ライトノベルって何?

 ライトノベルとは何か? その定義は?
 雑誌とか評論家が、いろいろな場所でいろいろな説を披露してるけど、私の中では定義は簡単だ。

「表紙買いさせるのがライトノベル

 ライトノベル以外の小説を買う時、何を基準にするだろう。口コミ、雑誌などの媒体、あるいは作者買いをすることもあるだろう(横山秀夫とか東野圭吾とか)。でも、発売されたばかりの新人の作品だったら? 口コミもなく、作者の評判もわからない。
 あらすじを見たり冒頭を読んでみるという人もいるかもしれないが、少なくとも私は、書店の店頭では冒頭10ページも読めない。

 そういう時、たぶん普通の本ならスルーされてしまうのだと思うが、そこで「表紙の絵柄、あるいは口絵の絵柄で買う」という選択肢が生まれるのが、少なくとも私の中でのライトノベルの定義である。
 私自身(下手でも)文章は書く習慣があるが、絵はまったく描けないというのがコンプレックスになっているのかもしれない。

 一枚の美麗なイラストは、千の言葉の与えるインパクトに勝る。

 もちろん、絵ではなく文章の方が伝わる場合もあるが、絵の方が優れている場面も確実に存在する。特に、私自身の頭の中に情景があって、うまく言葉として表現できない時、下手な文章しか書けない人間としても絵を描けない人間としても歯がゆさを感じる。

 それは、必ずしも人物の絵ばかりとは限らずこんなのも該当するかもしれない。

(これはスターウォーズに使われたマットペイント、元サイトが消滅しているためリンクはなしで)

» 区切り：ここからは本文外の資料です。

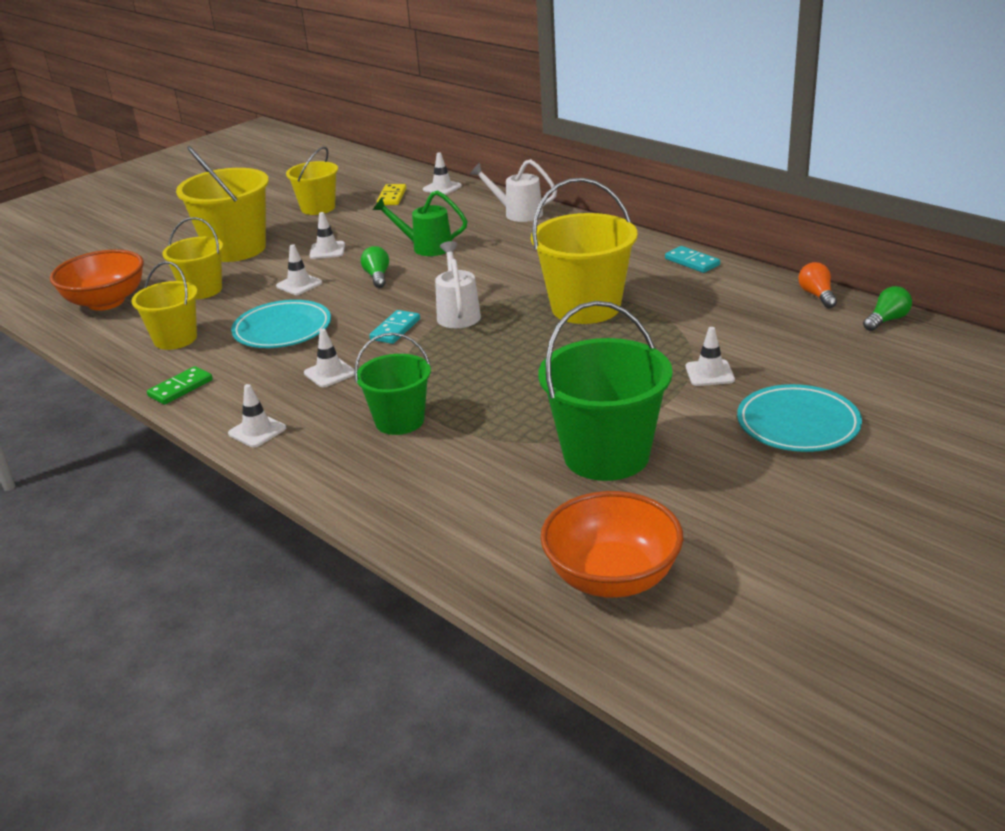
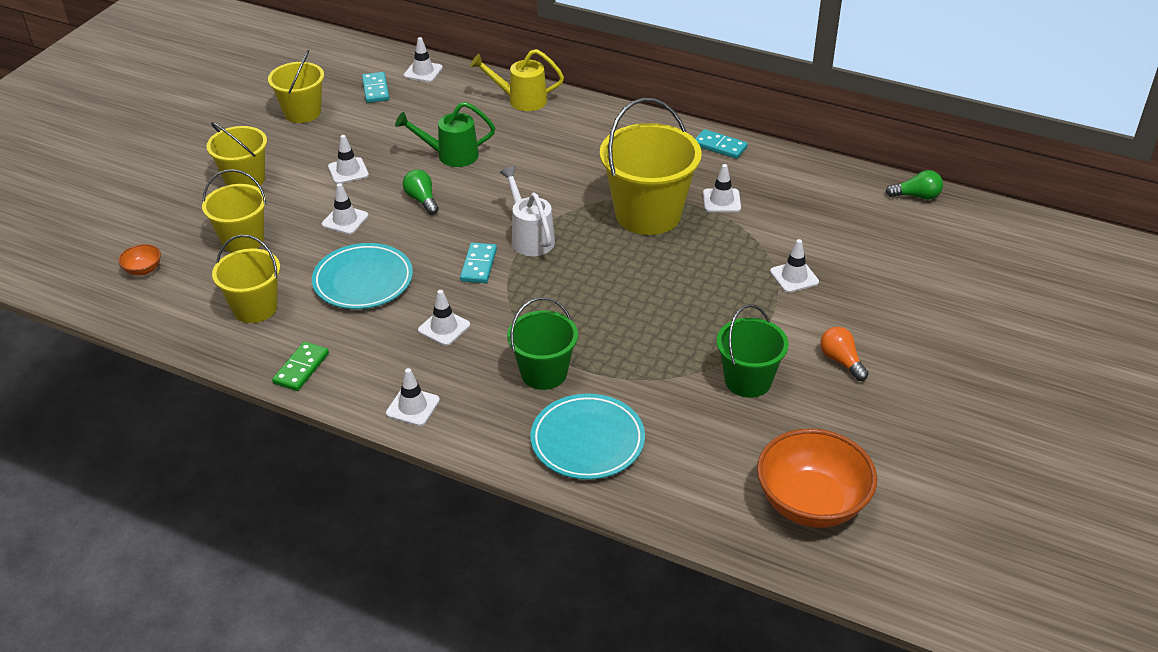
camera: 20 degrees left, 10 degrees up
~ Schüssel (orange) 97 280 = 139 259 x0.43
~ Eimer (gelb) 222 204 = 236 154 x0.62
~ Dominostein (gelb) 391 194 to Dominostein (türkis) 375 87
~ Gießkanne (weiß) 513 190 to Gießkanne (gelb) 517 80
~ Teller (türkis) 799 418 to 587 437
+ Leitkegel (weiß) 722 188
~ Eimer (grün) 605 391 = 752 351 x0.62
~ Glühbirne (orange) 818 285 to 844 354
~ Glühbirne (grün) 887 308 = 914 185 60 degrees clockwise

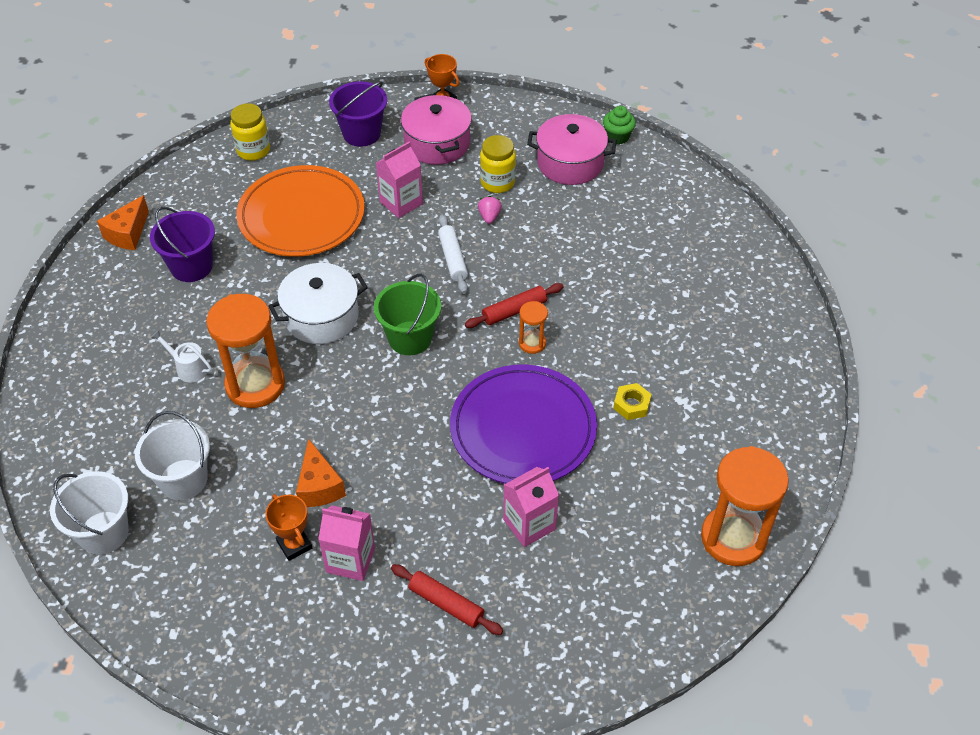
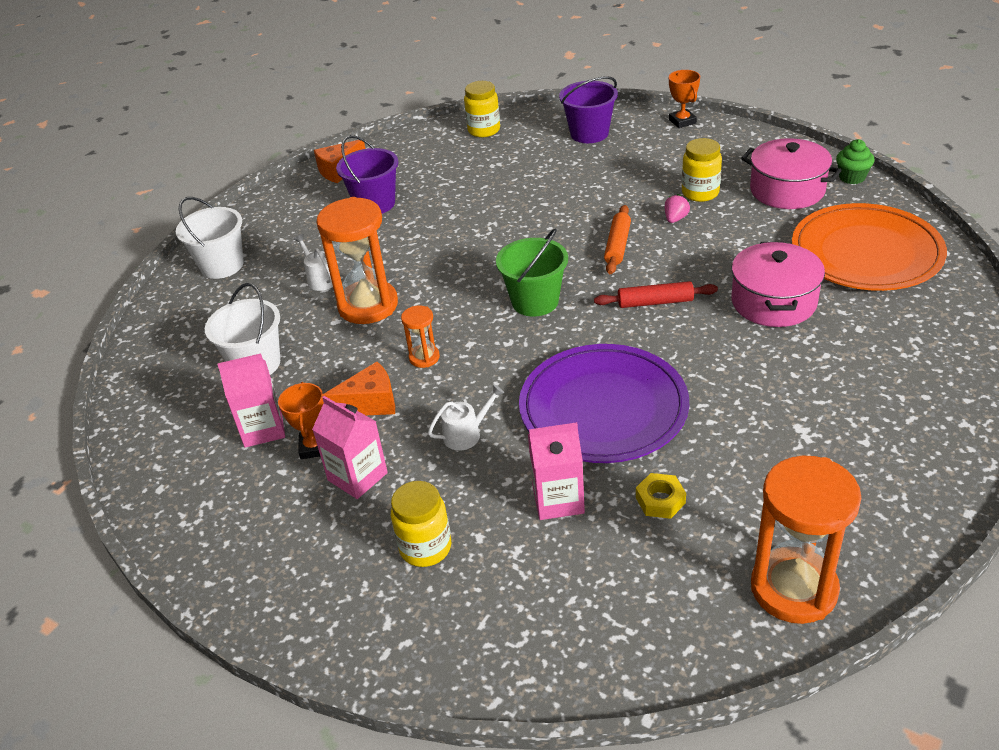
camera: 30 degrees right, 10 degrees down
~ Eimer (weiß) 89 513 to 210 238
~ Getränkekarton (rosa) 399 180 to 251 400
~ Käse (orange) 321 473 = 359 388 120 degrees counterclockwise
~ Nudelholz (rot) 447 599 to Einmachglas (gelb) 421 524
~ Sanduhr (orange) 533 327 to 420 337
+ Gießkanne (weiß) 466 417
~ Nudelholz (weiß) 453 254 to Nudelholz (orange) 617 239
~ Sechskantmutter (gelb) 632 401 to 661 496
~ Kochtopf (rosa) 436 129 to 778 284
~ Teller (orange) 300 211 to 869 247
- Kochtopf (weiß) 318 303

 それでもライトノベルのイラストに登場人物のそれが多いのは、やはり登場人物のビジュアルイメージが一番読者に訴求するからなんだろう。
 つまり、文章に足りないものを補うのに読者の想像力だけでなく、イラストの持つビジュアルイメージに頼るのがライトノベルだと、私自身は思っている。

 言い方を変えると、私にとってのライトノベルは、ビックリマンチョコレートのおまけのシールのようなものかもしれない。あくまでもそれはチョコレート(文章)がメインなのだけど、おまけ(イラスト)目当てでも買うこともある。


 翻って、メディアワークス文庫の話。
 メディアワークス文庫は明らかに、ビジュアルイメージに訴求しない。つまり、他の出版社でもよくある普通の文庫である。

 でも、それって今結構苦戦してるんじゃないの? 出版業界って今かなり大変なんだよね? ライトノベルの利点を一つなくして、売れるのかなあ?

 というのが、メディアワークス文庫を見ての率直な感想だった。

 言うまでもないが、「今までライトノベル、あるいはそれに近いものを読んできた読者層で、高校生を主人公にした恋愛物以外の話が読みたい人」で、かつライトノベルのようにビジュアルに偏った本を読みたい人、というのは、私のことだ。

 黒岩よしひろさんの「自分の昔の原稿を売りたい、漫画は嫌だ、小説を書きたい」というブログがちょっと前に話題になっていたけど、絵が描けない私のような人間には絵の描ける人は羨ましい。ただ、漫画だと描くのに時間がかかりすぎて自分の表現したいストーリーを追いきれないかもしれない(黒岩さんの真意はむしろ表現のスピードより編集者との確執とかそういうところにありそうだが)。

 目から鱗が落ちたのがこれ。

 この作品は、作者自ら挿絵も描いている。これならイラストレーターと作者の行き違いでキャラクターのイメージが変わってしまうこともないし、漫画そのものを描くよりかなり速いスピードでストーリーを書ける。もし自分でイラストを入れる箇所まで指定できるのなら、文章で表現しきれないと思った部分をイラストでフォローできるのだから万々歳だ。

 …ただ、これ出版者からみると、本文の執筆と挿絵の執筆が同時に進まないからスケジュール的には辛いのかな…。